Give again, word for word, every line in the entries below from the line with "basic processing works" up to and including the line with "## Testing Issues", and no other line.
====
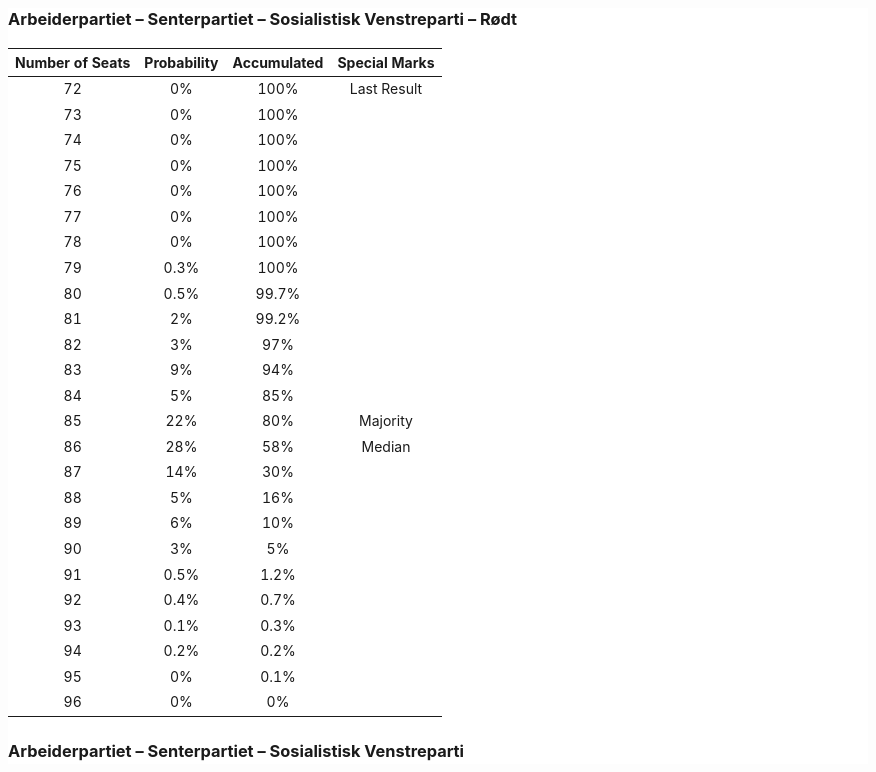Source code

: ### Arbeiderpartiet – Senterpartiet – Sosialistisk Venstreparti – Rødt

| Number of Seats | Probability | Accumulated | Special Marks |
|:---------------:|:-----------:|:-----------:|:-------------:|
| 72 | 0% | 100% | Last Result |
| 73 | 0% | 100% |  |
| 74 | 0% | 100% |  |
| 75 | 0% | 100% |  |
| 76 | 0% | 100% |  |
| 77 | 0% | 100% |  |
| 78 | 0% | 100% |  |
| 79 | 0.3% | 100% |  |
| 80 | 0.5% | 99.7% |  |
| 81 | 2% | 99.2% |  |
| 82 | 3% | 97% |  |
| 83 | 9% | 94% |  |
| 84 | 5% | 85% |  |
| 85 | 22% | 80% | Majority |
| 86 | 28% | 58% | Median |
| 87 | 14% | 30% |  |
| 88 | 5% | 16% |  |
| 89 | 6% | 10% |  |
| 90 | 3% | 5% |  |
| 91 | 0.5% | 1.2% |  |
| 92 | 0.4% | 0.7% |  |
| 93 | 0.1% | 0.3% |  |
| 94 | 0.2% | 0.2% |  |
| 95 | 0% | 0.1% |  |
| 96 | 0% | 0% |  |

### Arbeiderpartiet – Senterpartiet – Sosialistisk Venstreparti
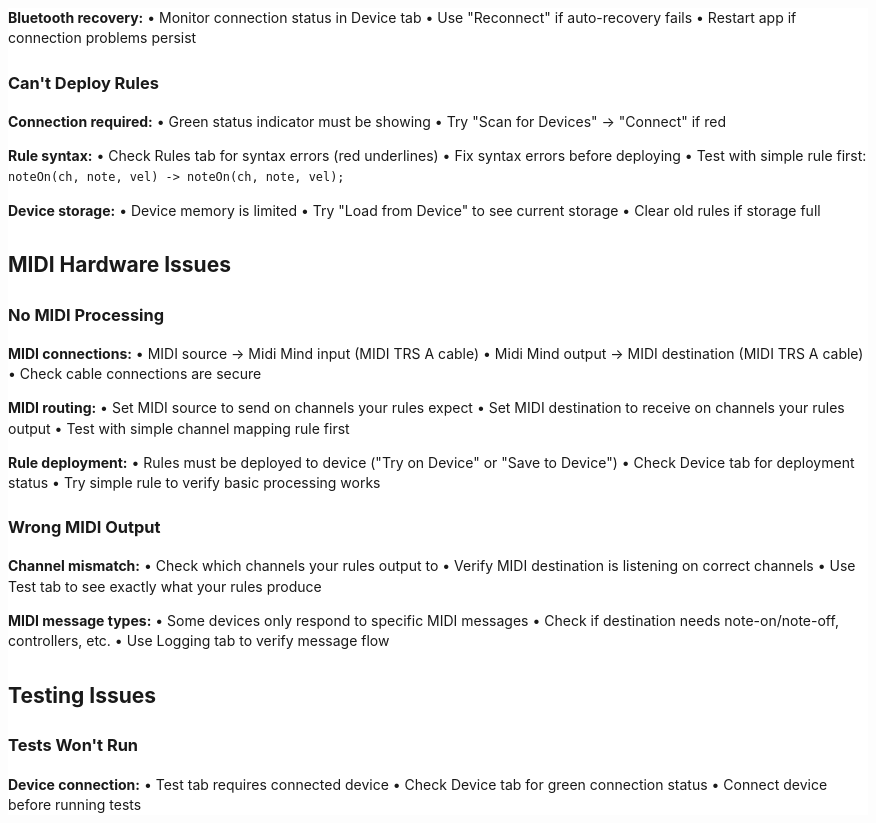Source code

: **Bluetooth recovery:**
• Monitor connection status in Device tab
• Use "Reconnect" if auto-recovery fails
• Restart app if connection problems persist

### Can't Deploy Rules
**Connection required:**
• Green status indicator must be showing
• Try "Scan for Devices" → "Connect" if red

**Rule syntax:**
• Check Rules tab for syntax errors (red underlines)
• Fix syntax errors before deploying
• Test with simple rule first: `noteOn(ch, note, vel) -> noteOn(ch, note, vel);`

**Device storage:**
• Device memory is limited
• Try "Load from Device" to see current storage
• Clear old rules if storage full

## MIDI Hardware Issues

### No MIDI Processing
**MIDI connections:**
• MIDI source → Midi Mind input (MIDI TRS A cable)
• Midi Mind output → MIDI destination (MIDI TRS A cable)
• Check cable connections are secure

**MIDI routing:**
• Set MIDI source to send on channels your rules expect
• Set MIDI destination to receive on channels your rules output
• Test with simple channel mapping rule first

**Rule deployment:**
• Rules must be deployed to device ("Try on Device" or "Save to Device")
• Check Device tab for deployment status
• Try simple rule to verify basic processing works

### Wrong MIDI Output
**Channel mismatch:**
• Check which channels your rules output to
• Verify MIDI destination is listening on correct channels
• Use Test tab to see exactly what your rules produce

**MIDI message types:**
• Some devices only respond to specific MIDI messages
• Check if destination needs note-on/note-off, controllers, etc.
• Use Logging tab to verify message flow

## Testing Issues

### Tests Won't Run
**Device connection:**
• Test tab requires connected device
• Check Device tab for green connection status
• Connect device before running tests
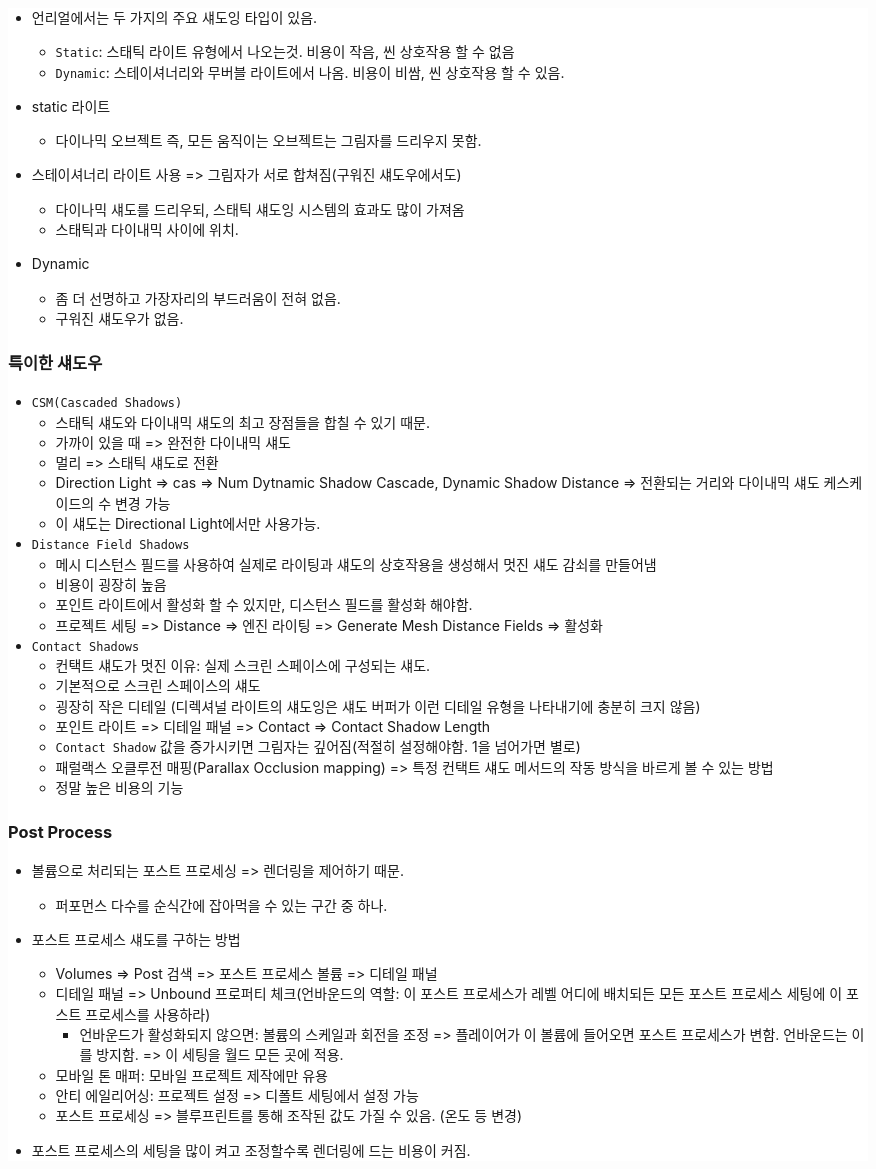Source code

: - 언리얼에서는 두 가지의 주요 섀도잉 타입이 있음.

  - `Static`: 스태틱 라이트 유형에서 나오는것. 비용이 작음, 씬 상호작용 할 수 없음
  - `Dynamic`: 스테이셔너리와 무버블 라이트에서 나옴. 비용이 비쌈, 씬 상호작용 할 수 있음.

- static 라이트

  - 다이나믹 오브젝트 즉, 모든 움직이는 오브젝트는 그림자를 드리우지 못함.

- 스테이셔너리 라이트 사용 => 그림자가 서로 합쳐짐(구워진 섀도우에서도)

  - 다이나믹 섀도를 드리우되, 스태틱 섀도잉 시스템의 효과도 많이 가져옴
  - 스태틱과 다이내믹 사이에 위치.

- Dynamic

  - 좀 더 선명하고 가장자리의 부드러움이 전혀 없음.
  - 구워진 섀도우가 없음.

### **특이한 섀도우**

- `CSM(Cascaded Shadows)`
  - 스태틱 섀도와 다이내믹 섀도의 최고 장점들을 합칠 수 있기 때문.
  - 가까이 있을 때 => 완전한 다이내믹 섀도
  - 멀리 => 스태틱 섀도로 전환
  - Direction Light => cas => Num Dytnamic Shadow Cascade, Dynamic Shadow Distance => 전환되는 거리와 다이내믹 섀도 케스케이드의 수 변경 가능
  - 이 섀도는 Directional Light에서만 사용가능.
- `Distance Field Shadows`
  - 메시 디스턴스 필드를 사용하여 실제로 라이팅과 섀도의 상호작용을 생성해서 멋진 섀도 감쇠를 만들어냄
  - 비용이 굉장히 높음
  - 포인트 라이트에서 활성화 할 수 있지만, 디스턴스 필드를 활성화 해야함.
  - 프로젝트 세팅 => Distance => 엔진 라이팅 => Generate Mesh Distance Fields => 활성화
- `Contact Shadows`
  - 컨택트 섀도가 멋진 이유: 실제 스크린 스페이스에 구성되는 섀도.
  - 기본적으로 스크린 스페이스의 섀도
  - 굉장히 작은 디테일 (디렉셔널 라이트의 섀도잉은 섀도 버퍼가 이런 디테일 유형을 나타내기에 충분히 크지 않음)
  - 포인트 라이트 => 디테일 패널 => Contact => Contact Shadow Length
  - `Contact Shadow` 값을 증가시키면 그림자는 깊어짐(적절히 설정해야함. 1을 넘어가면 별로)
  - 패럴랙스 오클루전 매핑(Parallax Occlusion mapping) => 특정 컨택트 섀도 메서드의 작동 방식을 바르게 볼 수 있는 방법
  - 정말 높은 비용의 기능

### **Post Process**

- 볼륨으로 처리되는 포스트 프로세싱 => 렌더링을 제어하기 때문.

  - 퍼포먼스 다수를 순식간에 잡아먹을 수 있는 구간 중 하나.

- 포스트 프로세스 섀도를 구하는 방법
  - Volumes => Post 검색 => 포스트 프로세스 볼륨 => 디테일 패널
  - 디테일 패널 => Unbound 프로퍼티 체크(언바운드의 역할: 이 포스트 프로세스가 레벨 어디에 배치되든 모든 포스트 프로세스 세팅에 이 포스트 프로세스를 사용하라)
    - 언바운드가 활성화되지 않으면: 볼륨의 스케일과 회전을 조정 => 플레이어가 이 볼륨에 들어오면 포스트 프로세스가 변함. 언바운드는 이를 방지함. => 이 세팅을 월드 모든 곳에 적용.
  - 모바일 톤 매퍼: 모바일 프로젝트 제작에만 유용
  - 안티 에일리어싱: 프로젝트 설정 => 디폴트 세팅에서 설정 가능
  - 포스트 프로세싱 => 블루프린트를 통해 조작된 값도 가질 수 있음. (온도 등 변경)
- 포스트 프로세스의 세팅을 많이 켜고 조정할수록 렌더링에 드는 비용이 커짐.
====
Output of the exercise →
• Try simple rule to verify basic processing works

### Wrong MIDI Output
**Channel mismatch:**
• Check which channels your rules output to
• Verify MIDI destination is listening on correct channels
• Use Test tab to see exactly what your rules produce

**MIDI message types:**
• Some devices only respond to specific MIDI messages
• Check if destination needs note-on/note-off, controllers, etc.
• Use Logging tab to verify message flow

## Testing Issues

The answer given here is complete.